Over 75 business, religious and community groups, led by ABIC Action and others, launched a “Dignity Tour” beginning in Pennsylvania to press Congress to back the bipartisan Dignity Act. The bill, fronted by María Elvira Salazar and supported by 40 lawmakers, would grant millions of undocumented immigrants work permits and some paths to residency—provided background checks and fees pass muster. Immigration reform, it seems, never entirely retires.
The US Supplemental Nutrition Assistance Program will require beneficiaries to recertify digitally by 2026—a supposedly streamlined process that, so far, mainly baffles older adults and the less tech-savvy. As stricter work requirements and tighter deadlines loom, millions risk losing food aid not for ineligibility but for digital slip-ups. We expect paperwork and hunger to remain robust American traditions, albeit with stronger Wi-Fi.

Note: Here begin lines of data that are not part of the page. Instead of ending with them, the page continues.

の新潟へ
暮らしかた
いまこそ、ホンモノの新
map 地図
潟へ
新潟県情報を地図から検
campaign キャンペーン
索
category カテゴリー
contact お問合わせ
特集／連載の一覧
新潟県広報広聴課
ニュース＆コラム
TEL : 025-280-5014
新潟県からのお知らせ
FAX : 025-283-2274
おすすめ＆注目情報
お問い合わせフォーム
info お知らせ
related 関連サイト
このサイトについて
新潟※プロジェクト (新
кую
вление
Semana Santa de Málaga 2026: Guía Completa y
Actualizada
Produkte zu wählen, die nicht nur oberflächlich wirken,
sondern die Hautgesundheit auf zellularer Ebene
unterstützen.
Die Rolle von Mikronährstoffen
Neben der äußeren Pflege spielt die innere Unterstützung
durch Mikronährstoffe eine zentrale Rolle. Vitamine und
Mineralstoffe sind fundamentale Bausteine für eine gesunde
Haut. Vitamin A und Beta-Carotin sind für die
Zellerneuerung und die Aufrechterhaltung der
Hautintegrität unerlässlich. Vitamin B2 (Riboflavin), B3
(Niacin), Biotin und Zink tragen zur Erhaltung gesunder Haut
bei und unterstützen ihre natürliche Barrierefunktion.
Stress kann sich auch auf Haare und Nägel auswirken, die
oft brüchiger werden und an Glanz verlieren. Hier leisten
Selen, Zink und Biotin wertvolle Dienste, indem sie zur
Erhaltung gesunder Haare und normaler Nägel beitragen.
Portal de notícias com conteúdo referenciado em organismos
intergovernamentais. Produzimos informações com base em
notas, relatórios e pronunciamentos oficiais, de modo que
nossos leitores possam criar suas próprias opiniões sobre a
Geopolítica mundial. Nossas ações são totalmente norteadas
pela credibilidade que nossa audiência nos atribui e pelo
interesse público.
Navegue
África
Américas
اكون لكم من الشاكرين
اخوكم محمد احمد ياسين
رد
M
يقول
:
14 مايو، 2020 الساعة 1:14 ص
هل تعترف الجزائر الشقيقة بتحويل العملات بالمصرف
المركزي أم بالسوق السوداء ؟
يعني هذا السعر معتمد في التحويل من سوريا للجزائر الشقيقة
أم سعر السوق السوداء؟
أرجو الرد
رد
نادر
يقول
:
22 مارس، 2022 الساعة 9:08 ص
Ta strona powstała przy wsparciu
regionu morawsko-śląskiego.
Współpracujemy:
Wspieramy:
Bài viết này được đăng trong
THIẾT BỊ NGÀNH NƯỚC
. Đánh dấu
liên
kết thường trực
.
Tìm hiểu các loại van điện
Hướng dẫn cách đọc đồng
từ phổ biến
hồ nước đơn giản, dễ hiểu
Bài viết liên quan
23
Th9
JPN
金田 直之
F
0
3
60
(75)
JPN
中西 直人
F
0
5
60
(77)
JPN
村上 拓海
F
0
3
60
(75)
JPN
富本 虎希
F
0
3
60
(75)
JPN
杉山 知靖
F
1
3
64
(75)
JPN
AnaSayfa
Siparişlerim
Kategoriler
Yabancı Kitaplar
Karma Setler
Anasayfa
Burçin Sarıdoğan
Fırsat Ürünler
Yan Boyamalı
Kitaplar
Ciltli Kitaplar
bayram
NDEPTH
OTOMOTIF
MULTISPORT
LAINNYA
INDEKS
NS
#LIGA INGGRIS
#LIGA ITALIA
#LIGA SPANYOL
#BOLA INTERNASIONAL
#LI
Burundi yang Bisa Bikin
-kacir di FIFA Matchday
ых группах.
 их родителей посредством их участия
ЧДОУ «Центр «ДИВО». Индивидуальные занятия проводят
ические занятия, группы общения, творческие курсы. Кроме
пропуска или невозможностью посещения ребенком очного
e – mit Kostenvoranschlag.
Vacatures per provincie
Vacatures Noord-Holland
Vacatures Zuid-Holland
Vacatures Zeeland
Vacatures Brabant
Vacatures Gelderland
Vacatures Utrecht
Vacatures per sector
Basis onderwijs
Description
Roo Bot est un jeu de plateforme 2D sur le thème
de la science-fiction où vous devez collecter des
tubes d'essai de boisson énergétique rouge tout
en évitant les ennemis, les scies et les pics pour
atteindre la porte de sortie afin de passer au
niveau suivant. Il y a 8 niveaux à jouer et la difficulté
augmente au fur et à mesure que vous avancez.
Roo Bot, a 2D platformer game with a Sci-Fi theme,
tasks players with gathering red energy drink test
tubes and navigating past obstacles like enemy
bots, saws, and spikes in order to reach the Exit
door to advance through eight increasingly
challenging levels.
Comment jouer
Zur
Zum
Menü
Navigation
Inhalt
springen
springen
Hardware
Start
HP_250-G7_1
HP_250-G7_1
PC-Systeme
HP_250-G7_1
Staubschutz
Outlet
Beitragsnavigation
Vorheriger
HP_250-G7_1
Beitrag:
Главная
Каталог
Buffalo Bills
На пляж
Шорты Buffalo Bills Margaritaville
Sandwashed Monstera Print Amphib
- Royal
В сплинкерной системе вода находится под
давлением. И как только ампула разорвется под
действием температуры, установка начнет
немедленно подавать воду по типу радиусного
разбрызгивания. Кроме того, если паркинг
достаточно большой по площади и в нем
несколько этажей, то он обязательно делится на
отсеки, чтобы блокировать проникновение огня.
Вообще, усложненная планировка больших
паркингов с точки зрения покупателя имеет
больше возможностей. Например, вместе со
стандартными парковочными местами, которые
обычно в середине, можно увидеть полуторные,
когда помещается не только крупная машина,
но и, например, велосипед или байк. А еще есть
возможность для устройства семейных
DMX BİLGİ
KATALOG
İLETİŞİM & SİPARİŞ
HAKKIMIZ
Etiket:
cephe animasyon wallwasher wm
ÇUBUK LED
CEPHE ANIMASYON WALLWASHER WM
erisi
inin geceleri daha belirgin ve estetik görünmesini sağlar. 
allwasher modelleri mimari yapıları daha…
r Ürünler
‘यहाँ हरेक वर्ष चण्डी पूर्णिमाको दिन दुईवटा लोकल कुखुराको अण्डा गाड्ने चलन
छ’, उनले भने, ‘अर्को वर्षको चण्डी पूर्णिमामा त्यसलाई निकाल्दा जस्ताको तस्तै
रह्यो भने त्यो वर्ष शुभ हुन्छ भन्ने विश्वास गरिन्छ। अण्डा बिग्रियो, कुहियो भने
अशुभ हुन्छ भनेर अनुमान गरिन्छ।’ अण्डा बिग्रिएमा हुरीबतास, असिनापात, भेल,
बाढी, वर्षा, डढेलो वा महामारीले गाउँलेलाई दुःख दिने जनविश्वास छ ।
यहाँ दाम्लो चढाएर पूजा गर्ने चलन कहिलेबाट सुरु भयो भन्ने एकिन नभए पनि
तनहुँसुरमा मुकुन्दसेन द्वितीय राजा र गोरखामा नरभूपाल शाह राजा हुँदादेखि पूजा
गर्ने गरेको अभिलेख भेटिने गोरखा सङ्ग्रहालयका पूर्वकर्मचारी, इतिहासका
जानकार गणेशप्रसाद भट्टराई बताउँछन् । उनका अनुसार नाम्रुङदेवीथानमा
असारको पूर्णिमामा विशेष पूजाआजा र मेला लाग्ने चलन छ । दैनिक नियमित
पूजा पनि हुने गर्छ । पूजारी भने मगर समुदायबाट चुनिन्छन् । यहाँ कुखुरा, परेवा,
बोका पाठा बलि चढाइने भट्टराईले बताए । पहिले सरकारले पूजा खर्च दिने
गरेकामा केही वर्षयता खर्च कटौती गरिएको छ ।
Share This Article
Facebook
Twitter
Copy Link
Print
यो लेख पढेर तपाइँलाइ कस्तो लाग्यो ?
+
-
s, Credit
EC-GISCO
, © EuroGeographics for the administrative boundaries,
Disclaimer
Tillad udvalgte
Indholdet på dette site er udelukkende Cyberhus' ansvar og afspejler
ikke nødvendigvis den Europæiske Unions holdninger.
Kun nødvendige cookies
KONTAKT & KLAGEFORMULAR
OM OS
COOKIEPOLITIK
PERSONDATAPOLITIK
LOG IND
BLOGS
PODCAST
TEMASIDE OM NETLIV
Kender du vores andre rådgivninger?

America’s housing market—having finally limbered up after months of torpor—has started limping again as the latest bout of US-Iran tension drives up oil, then Treasury yields, and, finally, 30-year mortgage rates, now reaching 6.43%. The resulting 10.5% drop in loan applications leaves Fannie Mae and Freddie Mac holding the fort, while would-be buyers watch global diplomacy drive home prices with a far less delicate hand.